Na altura, em 2001, havia menos Internet e nada de câmaras digitais ou smartphones. Mas muita vida social que ajudou bem na transição. Tornou-se tudo rapidamente numa aventura. Hoje, continua a ser fácil e também difícil, por outro lado. As burocracias e línguas por vezes dificultam. Antigamente, era necessário aprendermos a língua do país onde estávamos, mas atualmente torna-se quase desnecessário com tanta ferramenta digital disponível.
Obviamente que sendo europeu, não estou iludido. Facilita a vida… e muito! Quando estive na Palestina a explorar Hebron e me vi rodeado de militares das Forças de Defesa de Israel, bastou-me levantar o passaporte português para que libertassem as armas apontadas a mim.
– Principais experiências que gostasses de destacar?
O nascimento dos meus dois filhos, na Alemanha e na Estônia, muitos romances e, claro, muitos projetos de trabalho!
Dos romances não se fala, fica para outra rubrica talvez, mas do trabalho, deixo uns destaques: a construção da GuTech em Oman, a graduação em Engenharia Civil e em Arquitetura, a compra da primeira escola em Hyrsylän Koulu, na Finlândia, para a “Gamified Cohousing” em 2019, expor na Bienal de Veneza, publicar um livro prefaciado pelo Nuno Markl, ter tocado música ao lado do Béla Fleck no Celtic Connections em Glasgow, ter feito uma peça de teatro nas Nações Unidas de Viena para um público recheado de astronautas, as tours de música pela Alemanha a tocar gaitas de foles em shows góticos, vender os meus desenhos de nus em galerias e pagar os meus estudos com esse valor, tocar música em casamentos na Índia, fundar uma escola de música no Benin, dar aulas de arquitetura na Austrália, representar a Finlândia numa palestra em Barranquilla, na Colômbia, e ser capa do maior jornal da Finlândia, Helsingin Sanomat, em protesto contra o Guggenheim em Helsínquia.

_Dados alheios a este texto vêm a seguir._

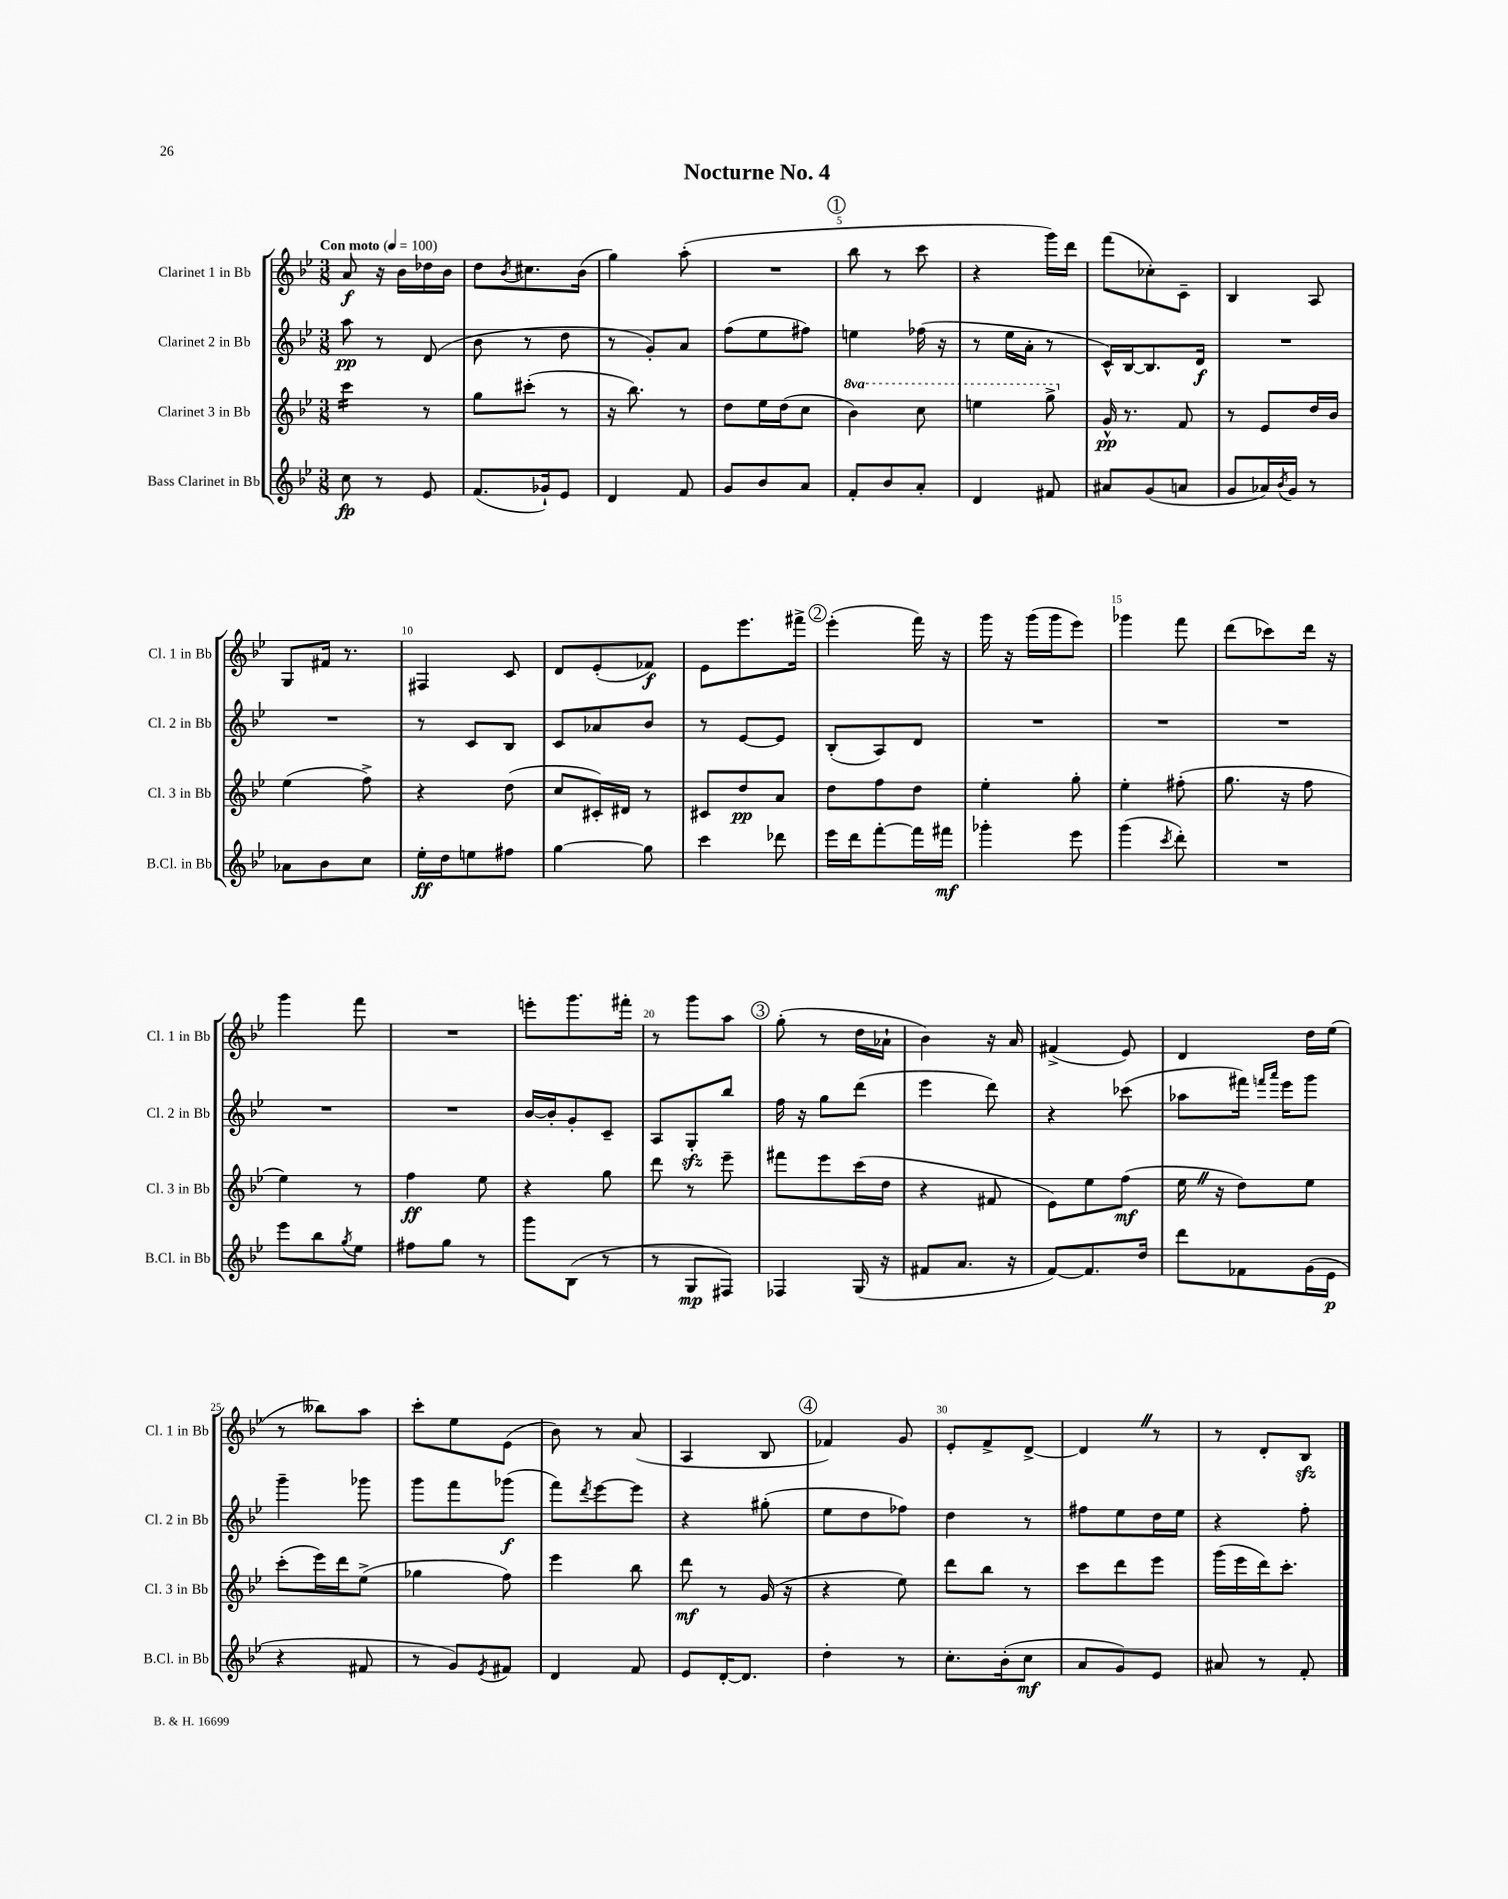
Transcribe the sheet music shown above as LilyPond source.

\header { title = "Nocturne No. 4" }
<<
\new StaffGroup <<
\new Staff = "s0" \with { instrumentName = "Clarinet 1 in Bb" shortInstrumentName = "Cl. 1 in Bb" } {
    \clef treble \key bes \major \numericTimeSignature \time 3/8 \tempo "Con moto" 4 = 100
    a'8\f r16 bes'16 des''16 bes'16 |
    d''8 \acciaccatura { bes'8 } cis''8. bes'16( |
    g''4) a''8-.( |
    R4. |
    \mark \markup { \circle "1" } bes''8 r8 c'''8 |
    r4 g'''16) d'''16 |
    f'''8( ces''8-.) c'8-- |
    bes4 a8 |
    g8 fis'16 r8. |
    fis4 c'8 |
    d'8 ees'8-.( fes'8\f) |
    ees'8 ees'''8. fis'''16-> |
    \mark \markup { \circle "2" } ees'''4-.( f'''16) r16 |
    g'''16 r16 g'''16( g'''16 ees'''8) |
    ges'''4 f'''8 |
    d'''8( ces'''8) d'''16 r16 |
    g'''4 f'''8 |
    R4. |
    e'''8-. g'''8. fis'''16-. |
    r8 g'''8 a''8 |
    \mark \markup { \circle "3" } g''8-.( r8 d''16 aes'16-! |
    bes'4) r16 a'16 |
    fis'4->( ees'8) |
    d'4 d''16 ees''16( |
    r8 beses''8) a''8 |
    c'''8-. ees''8 ees'8( |
    bes'8) r8 a'8( |
    a4 bes8 |
    \mark \markup { \circle "4" } fes'4) g'8 |
    ees'8-. f'8-> d'8~-> |
    d'4 \once \override BreathingSign.text = \markup { \musicglyph "scripts.caesura.straight" } \breathe r8 |
    r8 d'8-. bes8\sfz \bar "|." |
}
\new Staff = "s1" \with { instrumentName = "Clarinet 2 in Bb" shortInstrumentName = "Cl. 2 in Bb" } {
    \clef treble \key bes \major \numericTimeSignature \time 3/8
    a''8\pp r8 d'8( |
    bes'8 r8 d''8 |
    r8 g'8-.) a'8 |
    f''8( ees''8 fis''8) |
    \mark \markup { \circle "1" } e''4 fes''16( r16 |
    r8 ees''16 a'16-. r8 |
    c'16-^) bes16~ bes8. d'16\f |
    R4. |
    R4. |
    r8 c'8 bes8 |
    c'8 aes'8 bes'8 |
    r8 ees'8~ ees'8 |
    \mark \markup { \circle "2" } bes8-.( a8) d'8 |
    R4. |
    R4. |
    R4. |
    R4. |
    R4. |
    bes'16~ bes'16-. g'8-. c'8-- |
    a8 g8-.\sfz bes''8 |
    \mark \markup { \circle "3" } f''16 r16 g''8 d'''8( |
    ees'''4 d'''8) |
    r4 ces'''8( |
    aes''8 fis'''16) \grace { f'''16 a'''16 } ees'''16 g'''8 |
    g'''4-- ges'''8 |
    g'''8 f'''8 ges'''8\f( |
    f'''8) \acciaccatura { d'''8 } ees'''8~ ees'''8 |
    r4 gis''8-.( |
    \mark \markup { \circle "4" } ees''8 d''8 fes''8) |
    d''4 r8 |
    fis''8 ees''8 d''16 ees''16 |
    r4 f''8-. \bar "|." |
}
\new Staff = "s2" \with { instrumentName = "Clarinet 3 in Bb" shortInstrumentName = "Cl. 3 in Bb" } {
    \clef treble \key bes \major \numericTimeSignature \time 3/8 \set Staff.ottavationMarkups = #ottavation-simple-ordinals
    c'''4:16 r8 |
    g''8 cis'''8-.( r8 |
    r16 bes''8.) r8 |
    d''8 ees''16 d''16( c''8 |
    \mark \markup { \circle "1" } \ottava #1 bes''4) c'''8 |
    e'''4 g'''8-> \ottava #0 |
    g'16-^\pp r8. f'8 |
    r8 ees'8 d''16 bes'16 |
    ees''4( f''8->) |
    r4 d''8( |
    c''8 cis'16-.) dis'16 r8 |
    cis'8 d''8\pp a'8 |
    \mark \markup { \circle "2" } d''8 f''8 d''8 |
    ees''4-. g''8-. |
    ees''4-. fis''8-.( |
    g''8. r16 f''8 |
    ees''4) r8 |
    f''4\ff ees''8 |
    r4 g''8 |
    d'''8 r8 ees'''8-- |
    \mark \markup { \circle "3" } fis'''8 ees'''8 c'''16( d''16 |
    r4 fis'8 |
    ees'8) ees''8 f''8\mf( |
    ees''16 \once \override BreathingSign.text = \markup { \musicglyph "scripts.caesura.straight" } \breathe r16 d''8) ees''8 |
    c'''8-.( ees'''16) d'''16 ees''8->( |
    ges''4 f''8) |
    ees'''4 bes''8 |
    d'''8\mf r8 g'16( r16 |
    \mark \markup { \circle "4" } r4 ees''8) |
    d'''8 bes''8 r8 |
    c'''8 d'''8 ees'''8 |
    g'''16( ees'''16 d'''16) c'''8.-. \bar "|." |
}
\new Staff = "s3" \with { instrumentName = "Bass Clarinet in Bb" shortInstrumentName = "B.Cl. in Bb" } {
    \clef treble \key bes \major \numericTimeSignature \time 3/8
    c''8\fp r8 ees'8 |
    f'8.( ges'16-!) ees'8 |
    d'4 f'8 |
    g'8 bes'8 a'8 |
    \mark \markup { \circle "1" } f'8-. bes'8 a'8-. |
    d'4 fis'8 |
    ais'8 g'8( a'8 |
    g'8 aes'16) \acciaccatura { bes'8 } g'16 r8 |
    aes'8 bes'8 c''8 |
    ees''16-.\ff d''16 e''8 fis''8 |
    g''4~ g''8 |
    c'''4 des'''8 |
    \mark \markup { \circle "2" } ees'''16 d'''16 f'''8~-. f'''16 fis'''16\mf |
    ges'''4-. ees'''8 |
    g'''4( \acciaccatura { c'''8 } d'''8-.) |
    R4. |
    ees'''8 bes''8 \acciaccatura { g''8 } ees''8 |
    fis''8 g''8 r8 |
    g'''8 bes8( r8 |
    r8 g8\mp fis8) |
    \mark \markup { \circle "3" } fes4 g16( r16 |
    fis'8 a'8. r16 |
    f'8~) f'8. d''16 |
    d'''8 fes'8 g'16( ees'16\p |
    r4 fis'8 |
    r8 g'8) \acciaccatura { ees'8 } fis'8 |
    d'4 f'8 |
    ees'8 d'16~-. d'8. |
    \mark \markup { \circle "4" } d''4-. r8 |
    c''8.-. bes'16-.( c''8\mf |
    a'8 g'8) ees'8 |
    ais'8 r8 f'8-. \bar "|." |
}
>>
>>
\layout { \context { \Score \override BarNumber.break-visibility = ##(#f #t #t) barNumberVisibility = #(every-nth-bar-number-visible 5) } }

– O que gostas mais na Finlândia? E menos?
Gosto de um alto nível de honestidade e confiança, desgosto do constante uso da palavra “niin” nas conversas… Faz-me lembrar Monty Python e os cavaleiros que diziam “ni”.
– Um conselho para quem visita a Finlândia?
Não esperem o país mais feliz do mundo, não é baseado em números de sorrisos por dia por pessoa, ou numa vida social intensa e muito menos, não esperem receber comida quando forem visitar alguém, é só café, quase sempre americano.
– Do que é que sentes mais falta em Portugal? Pensas em regressar?
Não tenho planos de regressar, só se fizermos algumas “Gamified Cohousings” por aí. Estamos já a expandir para a Ásia, mas Portugal ainda não. Quem sabe!
Não sinto realmente saudades, tento sempre fugir da clássica nostalgia, de viver no passado. Não sinto falta do Fado, mas sim de uma boa noite a tocar gaita de foles em Trás-os-Montes com os meus amigos, alguns dos quais com quem cresci a tocar música durante o curso de Engenharia Civil.